Fiera Axium Infrastructure gère des fonds privés dont l’objectif de rendement annuel se situe entre 9 et 12 %. Interrogé sur les catégories les plus porteuses, Dominic Chalifoux, vice-president et directeur principal, operations des actifs de cette firme, constate une augmentation du nombre de transactions dans le domaine des énergies renouvelables aux États-Unis. «Beaucoup d’États, dit-il, veulent se tourner vers des projets publics-privés» dans ce domaine.

Plusieurs experts, comme Dominic Chalifoux, citent une étude américaine évaluant à 3 600 G$ US d’ici à 2020 les besoins d’investissement dans de nouvelles infrastructures aux États-Unis seulement. La majorité des occasions sont dans le secteur de l’énergie et les infrastructures routières.

Le défi selon lui est de choisir les bons partenaires. Dans les projets de taille intermédiaire qui l’intéressent, il voit moins qu’ailleurs de pression à la hausse sur le prix des infrastructures elles-mêmes.

Cependant, dans les très grosses transactions, il remarque que l’appétit des acteurs s’est accru ces dernières années en raison de l’augmentation du nombre d’investisseurs.

Au chapitre du risque, il fait surtout observer la différence entre les promoteurs qui sont à l’étape plus spéculative de la recherche de permis, ceux qui sont en construction et ceux qui sont en exploitation avec des perspectives plus stables.

Frédéric Paul, conseiller en placement à la Financière Banque Nationale à Québec, s’intéresse aux FNB et aux fonds communs de placement d’infrastructure du point de vue des clients.

Certains produits, prévient-il en entrevue, sont réservés aux investisseurs qualifiés et peuvent comporter des investissements minimaux élevés à l’entrée et des délais longs à la sortie.

Il cite notamment au Canada le cas de Fiera Capital qui s’appuie sur les stratégies de Fiera Axium pour s’approcher le plus près possible de l’infrastructure «pure», ou détenue directement par l’investisseur.

D’autres fonds mondiaux ont des caractéristiques plus semblables à celles de fonds d’actions, et leur corrélation est faible par rapport aux actions canadiennes, mais plus élevée par rapport aux actions mondiales.

L’effet de diversification dans un produit géré est par conséquent moins fort que lors d’un investissement direct dans un projet d’infrastructure.

Frédéric Paul observe que plusieurs gestionnaires situent leur portefeuille entre les titres à revenus fixes et les actions cotées dans la grille risque/rendement. Il insiste lui aussi sur la qualité des infrastructures choisies par ces derniers. Le type de financement, le caractère monopolistique et le cadre réglementaire doivent compter fortement dans les critères d’évaluation.
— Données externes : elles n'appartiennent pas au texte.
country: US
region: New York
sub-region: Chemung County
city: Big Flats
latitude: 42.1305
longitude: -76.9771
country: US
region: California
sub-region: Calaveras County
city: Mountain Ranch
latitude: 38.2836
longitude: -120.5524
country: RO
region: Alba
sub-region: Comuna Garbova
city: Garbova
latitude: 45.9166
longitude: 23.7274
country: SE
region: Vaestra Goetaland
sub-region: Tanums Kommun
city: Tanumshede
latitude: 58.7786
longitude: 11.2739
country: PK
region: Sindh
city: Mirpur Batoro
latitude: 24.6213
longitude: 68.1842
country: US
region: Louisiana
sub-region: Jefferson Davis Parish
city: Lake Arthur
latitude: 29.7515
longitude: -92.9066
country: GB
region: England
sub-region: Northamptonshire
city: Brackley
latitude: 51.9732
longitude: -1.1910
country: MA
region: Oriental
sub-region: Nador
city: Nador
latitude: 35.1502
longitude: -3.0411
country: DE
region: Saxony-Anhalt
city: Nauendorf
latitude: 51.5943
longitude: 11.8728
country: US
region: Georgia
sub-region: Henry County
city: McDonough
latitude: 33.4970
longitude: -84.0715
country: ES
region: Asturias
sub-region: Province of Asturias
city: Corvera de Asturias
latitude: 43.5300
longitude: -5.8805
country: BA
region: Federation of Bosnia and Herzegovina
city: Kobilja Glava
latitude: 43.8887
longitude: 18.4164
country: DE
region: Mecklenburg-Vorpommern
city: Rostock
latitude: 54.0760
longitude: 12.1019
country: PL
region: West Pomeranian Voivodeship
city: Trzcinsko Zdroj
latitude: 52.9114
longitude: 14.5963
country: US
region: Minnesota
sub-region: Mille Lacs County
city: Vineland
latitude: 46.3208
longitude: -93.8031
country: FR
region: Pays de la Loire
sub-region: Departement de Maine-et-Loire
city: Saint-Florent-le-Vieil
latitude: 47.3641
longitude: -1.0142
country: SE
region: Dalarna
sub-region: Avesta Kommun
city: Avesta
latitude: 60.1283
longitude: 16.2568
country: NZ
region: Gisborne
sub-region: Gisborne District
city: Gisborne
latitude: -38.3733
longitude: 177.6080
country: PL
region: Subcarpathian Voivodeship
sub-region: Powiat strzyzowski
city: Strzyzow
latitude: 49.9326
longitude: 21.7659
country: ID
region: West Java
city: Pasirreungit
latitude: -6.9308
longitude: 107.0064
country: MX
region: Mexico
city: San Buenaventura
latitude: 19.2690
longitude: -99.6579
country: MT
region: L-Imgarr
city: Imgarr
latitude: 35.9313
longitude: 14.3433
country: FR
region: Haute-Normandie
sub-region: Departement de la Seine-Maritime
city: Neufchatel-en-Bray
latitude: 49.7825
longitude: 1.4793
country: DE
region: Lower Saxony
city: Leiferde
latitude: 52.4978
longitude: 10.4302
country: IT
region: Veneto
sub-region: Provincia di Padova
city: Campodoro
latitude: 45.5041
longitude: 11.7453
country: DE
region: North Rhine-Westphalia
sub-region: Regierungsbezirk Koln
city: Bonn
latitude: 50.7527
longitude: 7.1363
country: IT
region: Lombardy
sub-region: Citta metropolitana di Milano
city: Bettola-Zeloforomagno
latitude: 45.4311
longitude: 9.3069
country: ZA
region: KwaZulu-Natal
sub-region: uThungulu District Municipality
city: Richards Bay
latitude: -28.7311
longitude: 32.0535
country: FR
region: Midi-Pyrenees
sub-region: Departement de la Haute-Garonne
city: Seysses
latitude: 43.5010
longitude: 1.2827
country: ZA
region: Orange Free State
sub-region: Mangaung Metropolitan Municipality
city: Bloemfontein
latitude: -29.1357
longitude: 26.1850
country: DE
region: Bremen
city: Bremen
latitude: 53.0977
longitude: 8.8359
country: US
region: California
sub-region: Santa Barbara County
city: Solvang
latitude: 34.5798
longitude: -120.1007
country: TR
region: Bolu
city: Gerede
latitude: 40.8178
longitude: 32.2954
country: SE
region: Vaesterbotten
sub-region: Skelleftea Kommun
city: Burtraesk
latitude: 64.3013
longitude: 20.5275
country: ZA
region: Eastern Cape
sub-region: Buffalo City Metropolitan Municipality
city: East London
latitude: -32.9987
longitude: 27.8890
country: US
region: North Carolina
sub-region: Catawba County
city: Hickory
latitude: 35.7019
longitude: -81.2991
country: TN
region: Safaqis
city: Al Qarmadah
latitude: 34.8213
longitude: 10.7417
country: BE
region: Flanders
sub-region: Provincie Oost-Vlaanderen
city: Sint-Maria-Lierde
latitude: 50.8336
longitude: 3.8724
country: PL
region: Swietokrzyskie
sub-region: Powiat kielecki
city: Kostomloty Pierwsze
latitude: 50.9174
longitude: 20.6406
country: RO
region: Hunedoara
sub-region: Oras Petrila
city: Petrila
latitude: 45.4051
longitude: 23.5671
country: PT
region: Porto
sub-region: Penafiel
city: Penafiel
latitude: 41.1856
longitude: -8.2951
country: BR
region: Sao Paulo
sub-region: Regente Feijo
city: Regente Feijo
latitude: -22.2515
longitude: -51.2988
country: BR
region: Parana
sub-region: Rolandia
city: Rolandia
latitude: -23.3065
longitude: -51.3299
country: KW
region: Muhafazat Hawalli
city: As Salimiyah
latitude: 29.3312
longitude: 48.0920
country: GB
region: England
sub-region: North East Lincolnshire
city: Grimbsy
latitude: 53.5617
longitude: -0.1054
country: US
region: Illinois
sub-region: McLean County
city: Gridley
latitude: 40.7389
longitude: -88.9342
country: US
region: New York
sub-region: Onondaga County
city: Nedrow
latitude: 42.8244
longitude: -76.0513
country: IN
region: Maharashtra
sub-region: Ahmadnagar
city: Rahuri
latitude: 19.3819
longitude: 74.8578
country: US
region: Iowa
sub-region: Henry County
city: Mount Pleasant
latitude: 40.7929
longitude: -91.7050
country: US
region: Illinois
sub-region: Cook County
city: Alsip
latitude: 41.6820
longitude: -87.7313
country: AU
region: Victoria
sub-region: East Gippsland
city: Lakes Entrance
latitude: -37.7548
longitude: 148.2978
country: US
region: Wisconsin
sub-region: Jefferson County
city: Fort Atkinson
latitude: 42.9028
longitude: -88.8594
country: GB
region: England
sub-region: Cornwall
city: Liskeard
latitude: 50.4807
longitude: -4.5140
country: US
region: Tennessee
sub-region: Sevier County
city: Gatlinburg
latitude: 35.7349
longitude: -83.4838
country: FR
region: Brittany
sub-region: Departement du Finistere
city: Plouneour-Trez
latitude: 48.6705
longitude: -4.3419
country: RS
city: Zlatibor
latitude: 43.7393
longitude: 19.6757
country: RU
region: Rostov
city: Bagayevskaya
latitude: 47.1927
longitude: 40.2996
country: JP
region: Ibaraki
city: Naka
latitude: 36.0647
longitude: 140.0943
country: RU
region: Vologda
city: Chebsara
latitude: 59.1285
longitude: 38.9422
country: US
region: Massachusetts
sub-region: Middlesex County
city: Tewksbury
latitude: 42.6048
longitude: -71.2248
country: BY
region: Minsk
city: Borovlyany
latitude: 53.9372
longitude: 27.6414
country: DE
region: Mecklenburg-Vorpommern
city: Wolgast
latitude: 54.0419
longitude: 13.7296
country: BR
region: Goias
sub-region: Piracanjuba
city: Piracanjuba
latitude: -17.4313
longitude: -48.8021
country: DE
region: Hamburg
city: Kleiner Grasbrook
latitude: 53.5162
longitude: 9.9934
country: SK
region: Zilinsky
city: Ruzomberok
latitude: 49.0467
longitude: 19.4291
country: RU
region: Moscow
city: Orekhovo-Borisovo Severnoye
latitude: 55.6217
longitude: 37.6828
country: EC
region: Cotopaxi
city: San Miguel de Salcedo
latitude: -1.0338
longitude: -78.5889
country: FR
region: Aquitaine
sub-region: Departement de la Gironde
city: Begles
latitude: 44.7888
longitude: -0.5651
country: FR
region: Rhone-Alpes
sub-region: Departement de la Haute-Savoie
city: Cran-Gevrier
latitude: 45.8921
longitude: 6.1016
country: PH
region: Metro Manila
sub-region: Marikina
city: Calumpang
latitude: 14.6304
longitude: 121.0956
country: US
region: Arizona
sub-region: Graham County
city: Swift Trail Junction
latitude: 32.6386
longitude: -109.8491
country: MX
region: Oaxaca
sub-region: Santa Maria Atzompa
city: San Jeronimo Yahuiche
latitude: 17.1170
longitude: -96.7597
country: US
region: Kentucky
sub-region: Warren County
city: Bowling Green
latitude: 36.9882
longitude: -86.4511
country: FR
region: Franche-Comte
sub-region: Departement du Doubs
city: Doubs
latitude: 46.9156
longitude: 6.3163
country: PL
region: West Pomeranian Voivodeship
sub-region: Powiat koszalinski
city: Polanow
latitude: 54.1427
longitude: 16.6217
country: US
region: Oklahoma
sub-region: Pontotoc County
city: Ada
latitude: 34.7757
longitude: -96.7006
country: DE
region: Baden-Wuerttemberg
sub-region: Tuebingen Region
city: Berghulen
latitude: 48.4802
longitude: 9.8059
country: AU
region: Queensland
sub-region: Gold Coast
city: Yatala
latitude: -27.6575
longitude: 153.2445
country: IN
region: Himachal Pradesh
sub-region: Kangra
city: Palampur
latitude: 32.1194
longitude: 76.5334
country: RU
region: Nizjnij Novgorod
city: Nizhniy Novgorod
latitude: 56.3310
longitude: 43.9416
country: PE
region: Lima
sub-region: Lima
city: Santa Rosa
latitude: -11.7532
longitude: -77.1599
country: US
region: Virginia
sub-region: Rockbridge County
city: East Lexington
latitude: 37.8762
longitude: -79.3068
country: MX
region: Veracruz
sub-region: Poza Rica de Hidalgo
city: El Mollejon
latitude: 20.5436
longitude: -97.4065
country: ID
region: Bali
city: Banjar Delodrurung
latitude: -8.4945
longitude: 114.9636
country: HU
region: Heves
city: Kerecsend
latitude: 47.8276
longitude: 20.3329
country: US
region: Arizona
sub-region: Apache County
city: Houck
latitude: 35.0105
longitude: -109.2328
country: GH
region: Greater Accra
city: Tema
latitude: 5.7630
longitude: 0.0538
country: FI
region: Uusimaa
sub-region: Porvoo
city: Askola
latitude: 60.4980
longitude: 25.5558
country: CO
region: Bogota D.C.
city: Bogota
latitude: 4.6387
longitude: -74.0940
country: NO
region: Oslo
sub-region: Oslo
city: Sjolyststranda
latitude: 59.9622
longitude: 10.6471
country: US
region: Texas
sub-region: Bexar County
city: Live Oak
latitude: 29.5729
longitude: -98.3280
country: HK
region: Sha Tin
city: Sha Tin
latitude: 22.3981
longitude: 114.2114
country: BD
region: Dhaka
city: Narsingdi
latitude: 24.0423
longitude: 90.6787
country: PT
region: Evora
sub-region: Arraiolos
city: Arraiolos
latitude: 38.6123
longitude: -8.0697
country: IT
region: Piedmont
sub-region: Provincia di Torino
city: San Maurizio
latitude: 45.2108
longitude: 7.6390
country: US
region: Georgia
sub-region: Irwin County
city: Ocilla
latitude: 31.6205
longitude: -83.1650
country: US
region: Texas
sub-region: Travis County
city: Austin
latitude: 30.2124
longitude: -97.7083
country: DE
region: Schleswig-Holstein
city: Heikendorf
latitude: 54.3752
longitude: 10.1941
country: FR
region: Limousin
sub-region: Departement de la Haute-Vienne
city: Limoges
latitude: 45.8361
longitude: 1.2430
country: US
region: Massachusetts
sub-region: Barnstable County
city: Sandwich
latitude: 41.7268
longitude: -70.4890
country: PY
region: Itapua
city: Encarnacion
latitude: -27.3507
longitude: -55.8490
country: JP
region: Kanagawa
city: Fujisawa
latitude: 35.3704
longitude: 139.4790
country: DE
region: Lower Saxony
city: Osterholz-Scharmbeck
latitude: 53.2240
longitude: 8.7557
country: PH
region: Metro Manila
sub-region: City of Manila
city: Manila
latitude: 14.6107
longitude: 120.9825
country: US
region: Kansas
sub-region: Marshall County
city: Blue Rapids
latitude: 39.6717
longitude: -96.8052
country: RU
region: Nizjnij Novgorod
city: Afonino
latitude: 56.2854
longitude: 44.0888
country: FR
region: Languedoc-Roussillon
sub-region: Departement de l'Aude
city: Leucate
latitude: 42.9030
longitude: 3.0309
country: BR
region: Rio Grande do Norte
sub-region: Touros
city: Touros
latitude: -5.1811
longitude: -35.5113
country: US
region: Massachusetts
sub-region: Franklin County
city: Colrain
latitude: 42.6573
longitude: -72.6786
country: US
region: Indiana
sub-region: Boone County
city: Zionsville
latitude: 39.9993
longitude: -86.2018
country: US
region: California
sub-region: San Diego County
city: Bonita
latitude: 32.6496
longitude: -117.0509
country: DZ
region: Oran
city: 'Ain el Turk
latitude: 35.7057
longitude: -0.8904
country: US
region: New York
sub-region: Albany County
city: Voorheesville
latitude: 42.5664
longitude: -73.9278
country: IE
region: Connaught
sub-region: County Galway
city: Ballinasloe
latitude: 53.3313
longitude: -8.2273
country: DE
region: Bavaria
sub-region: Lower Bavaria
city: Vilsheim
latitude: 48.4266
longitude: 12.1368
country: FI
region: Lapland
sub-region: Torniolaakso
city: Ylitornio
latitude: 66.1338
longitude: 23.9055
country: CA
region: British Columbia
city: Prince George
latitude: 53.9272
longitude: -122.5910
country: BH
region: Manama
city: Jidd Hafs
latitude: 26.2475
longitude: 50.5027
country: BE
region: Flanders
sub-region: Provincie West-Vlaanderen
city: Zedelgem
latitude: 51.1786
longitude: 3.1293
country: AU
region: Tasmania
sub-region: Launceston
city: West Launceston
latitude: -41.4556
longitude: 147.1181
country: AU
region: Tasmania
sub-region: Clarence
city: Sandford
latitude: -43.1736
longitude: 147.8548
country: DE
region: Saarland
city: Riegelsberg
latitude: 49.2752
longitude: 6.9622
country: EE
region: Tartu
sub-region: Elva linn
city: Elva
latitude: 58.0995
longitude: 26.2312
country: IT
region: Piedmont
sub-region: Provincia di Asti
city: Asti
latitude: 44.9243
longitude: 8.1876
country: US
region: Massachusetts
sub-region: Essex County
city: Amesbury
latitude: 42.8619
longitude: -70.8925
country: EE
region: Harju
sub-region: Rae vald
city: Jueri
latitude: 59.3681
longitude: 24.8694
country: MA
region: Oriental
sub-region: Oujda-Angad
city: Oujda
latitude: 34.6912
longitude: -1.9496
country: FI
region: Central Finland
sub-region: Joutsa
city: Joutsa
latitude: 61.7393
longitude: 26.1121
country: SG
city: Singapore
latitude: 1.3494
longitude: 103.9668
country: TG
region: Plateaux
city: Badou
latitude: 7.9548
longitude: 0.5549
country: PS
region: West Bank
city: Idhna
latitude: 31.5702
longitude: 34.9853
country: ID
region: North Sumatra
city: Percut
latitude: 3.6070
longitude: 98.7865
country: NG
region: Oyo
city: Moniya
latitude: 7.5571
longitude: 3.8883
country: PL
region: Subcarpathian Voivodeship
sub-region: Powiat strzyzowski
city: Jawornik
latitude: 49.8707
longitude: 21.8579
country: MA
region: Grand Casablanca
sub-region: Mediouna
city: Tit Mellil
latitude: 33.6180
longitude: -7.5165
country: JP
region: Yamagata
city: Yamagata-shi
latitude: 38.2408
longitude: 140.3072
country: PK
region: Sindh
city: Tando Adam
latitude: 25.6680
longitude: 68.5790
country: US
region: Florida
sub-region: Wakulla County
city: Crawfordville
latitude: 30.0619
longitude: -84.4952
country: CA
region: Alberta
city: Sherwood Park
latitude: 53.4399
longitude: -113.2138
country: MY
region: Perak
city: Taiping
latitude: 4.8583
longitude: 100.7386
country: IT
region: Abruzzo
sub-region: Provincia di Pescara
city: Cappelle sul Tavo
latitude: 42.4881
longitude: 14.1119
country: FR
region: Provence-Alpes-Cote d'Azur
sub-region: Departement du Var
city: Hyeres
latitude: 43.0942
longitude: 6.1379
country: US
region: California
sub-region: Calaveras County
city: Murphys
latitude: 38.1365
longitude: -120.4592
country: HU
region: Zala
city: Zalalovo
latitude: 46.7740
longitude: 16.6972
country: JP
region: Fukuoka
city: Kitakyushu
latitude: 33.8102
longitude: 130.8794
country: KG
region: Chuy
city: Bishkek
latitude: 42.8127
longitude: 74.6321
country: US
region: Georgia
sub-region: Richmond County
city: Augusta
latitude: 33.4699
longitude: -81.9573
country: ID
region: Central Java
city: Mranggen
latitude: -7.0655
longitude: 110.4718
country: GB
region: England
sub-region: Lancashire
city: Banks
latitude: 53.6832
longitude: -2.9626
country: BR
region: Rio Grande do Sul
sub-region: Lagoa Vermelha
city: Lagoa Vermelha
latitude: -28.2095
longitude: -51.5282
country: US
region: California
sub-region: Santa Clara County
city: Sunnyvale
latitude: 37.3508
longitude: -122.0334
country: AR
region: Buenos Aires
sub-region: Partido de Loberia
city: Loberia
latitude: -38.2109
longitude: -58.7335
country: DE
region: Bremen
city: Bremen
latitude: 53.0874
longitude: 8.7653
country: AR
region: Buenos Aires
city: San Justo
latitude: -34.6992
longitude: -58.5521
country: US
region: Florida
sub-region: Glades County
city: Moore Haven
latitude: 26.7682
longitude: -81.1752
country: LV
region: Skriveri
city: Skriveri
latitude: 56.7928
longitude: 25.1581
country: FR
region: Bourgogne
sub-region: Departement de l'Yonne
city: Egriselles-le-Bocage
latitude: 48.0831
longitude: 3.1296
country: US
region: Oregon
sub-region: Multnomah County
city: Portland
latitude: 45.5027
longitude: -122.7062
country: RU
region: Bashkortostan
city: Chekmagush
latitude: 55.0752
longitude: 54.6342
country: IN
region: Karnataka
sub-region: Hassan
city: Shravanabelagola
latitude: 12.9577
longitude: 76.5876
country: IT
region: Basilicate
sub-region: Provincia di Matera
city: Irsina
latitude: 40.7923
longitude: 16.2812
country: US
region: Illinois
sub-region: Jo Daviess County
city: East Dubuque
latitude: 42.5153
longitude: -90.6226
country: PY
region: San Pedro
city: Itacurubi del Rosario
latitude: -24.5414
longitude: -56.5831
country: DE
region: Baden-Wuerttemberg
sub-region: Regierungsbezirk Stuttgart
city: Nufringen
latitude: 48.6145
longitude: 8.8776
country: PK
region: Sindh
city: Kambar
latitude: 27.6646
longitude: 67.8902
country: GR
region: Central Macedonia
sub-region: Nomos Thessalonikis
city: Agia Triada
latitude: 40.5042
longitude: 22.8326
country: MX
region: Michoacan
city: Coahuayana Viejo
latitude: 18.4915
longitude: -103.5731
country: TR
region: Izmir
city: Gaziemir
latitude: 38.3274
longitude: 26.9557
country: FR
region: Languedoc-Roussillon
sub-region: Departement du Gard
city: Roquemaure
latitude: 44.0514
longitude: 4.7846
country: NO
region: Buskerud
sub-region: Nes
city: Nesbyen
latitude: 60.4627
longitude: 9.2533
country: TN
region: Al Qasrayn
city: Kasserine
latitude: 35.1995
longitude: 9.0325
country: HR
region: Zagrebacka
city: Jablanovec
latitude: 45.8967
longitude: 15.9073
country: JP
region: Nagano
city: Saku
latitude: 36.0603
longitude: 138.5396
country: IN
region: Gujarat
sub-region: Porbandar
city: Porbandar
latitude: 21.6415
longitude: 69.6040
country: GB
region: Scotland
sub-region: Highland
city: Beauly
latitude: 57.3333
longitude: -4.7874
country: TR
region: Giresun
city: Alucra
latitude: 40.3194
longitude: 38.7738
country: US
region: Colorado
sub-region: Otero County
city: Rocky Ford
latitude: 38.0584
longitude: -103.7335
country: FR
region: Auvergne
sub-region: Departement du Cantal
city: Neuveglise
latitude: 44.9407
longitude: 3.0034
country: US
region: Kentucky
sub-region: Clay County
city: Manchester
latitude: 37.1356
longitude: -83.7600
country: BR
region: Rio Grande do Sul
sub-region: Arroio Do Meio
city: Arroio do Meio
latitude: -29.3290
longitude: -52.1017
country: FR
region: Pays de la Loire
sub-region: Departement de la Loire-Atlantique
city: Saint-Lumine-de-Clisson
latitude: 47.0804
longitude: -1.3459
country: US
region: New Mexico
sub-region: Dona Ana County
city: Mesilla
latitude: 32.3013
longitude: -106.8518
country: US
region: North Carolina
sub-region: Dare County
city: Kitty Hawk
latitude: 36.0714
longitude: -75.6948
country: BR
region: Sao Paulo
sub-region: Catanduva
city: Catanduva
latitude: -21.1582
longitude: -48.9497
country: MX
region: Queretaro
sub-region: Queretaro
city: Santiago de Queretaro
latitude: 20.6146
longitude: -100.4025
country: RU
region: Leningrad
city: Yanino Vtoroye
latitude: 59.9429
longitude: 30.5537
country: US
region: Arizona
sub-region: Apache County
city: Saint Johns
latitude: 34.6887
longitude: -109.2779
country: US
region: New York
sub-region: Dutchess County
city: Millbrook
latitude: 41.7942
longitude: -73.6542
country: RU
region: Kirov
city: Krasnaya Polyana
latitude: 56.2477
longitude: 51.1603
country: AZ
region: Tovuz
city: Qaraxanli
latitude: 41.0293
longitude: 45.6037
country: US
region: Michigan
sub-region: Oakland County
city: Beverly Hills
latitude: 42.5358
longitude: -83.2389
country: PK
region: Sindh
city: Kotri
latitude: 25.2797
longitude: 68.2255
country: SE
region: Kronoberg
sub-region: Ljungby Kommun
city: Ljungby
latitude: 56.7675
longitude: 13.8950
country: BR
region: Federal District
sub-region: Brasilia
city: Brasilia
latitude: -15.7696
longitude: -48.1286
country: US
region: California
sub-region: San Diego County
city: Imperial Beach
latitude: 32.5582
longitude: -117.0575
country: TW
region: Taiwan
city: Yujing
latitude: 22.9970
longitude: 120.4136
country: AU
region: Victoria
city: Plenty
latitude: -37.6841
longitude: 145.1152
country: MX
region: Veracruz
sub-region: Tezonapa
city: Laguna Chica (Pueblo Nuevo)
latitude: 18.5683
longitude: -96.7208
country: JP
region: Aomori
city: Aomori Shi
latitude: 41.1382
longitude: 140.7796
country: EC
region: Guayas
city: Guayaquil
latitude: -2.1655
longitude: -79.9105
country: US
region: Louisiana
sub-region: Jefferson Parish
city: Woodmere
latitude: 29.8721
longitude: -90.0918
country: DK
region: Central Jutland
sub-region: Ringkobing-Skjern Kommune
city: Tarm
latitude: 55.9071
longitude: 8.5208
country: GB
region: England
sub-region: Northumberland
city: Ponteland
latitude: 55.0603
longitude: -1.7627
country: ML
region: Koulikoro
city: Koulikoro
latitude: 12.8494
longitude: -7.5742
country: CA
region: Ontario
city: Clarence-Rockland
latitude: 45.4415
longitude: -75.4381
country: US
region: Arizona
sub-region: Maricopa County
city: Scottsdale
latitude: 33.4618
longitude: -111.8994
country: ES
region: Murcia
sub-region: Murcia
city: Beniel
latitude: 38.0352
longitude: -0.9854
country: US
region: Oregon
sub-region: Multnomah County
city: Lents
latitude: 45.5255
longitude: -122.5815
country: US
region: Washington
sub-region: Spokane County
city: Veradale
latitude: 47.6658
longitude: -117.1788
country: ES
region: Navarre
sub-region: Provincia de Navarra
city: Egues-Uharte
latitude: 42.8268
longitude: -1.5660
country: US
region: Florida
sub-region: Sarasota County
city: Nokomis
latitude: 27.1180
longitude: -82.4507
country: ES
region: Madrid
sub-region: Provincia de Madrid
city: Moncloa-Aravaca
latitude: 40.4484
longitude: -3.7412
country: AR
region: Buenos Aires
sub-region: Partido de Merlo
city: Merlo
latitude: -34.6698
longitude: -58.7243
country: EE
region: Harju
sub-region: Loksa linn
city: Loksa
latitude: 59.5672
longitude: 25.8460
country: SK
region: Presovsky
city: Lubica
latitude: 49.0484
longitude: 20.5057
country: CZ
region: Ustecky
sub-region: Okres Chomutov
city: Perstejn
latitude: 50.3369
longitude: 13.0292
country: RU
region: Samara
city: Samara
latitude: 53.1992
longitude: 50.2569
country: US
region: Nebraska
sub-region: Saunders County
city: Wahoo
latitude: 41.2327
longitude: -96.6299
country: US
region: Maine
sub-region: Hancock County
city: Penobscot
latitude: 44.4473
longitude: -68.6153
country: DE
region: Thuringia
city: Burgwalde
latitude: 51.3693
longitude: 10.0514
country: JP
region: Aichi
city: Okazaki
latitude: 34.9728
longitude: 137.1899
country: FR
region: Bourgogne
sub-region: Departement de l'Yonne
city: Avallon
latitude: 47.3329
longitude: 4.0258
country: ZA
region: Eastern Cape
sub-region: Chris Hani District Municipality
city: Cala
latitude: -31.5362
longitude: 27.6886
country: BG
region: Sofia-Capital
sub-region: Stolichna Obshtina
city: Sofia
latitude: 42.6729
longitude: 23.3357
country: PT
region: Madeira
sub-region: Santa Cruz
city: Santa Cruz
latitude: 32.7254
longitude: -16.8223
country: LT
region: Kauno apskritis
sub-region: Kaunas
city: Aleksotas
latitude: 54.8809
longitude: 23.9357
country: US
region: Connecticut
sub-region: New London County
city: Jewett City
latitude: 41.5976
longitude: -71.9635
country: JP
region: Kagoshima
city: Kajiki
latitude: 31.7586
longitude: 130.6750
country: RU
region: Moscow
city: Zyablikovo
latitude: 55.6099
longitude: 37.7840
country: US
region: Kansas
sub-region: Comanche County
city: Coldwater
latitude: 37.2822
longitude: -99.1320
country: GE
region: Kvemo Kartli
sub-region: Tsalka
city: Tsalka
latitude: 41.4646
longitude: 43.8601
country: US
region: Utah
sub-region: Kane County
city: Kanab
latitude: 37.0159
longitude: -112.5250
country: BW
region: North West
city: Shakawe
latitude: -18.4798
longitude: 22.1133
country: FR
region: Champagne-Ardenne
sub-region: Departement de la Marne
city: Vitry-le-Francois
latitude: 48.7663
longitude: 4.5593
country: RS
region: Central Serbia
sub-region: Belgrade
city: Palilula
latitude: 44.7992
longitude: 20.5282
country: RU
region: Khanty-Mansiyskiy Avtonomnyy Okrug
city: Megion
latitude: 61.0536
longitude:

À sa première analyse, Frédéric Paul s’inquiétait beaucoup de l’impact d’une hausse des taux d’intérêt sur le rendement du secteur des infrastructures. Mais le financement des projets par des emprunts à long terme et l’indexation contractuelle des revenus des promoteurs en fonction de l’inflation ou des taux d’intérêt atténuent ces risques, fait-il remarquer.

Il constate que les fonds détiennent souvent les mêmes titres et visent un rendement annuel autour de 7 %. L’écart entre cette cible et les attentes par rapport aux obligations gouvernementales s’explique aussi par les risques opérationnels et de levier financier. À cela, Frédéric Paul ajoute : «Attention aux innovations technologiques» qui peuvent changer la donne, ce qui risque d’amener des gens à abandonner la consommation d’une forme d’énergie, par exemple.

Terres rares

Par ailleurs, les terres agricoles offrant des possibilités de placement dans le monde sont évaluées à quelque 1 000 G$ US.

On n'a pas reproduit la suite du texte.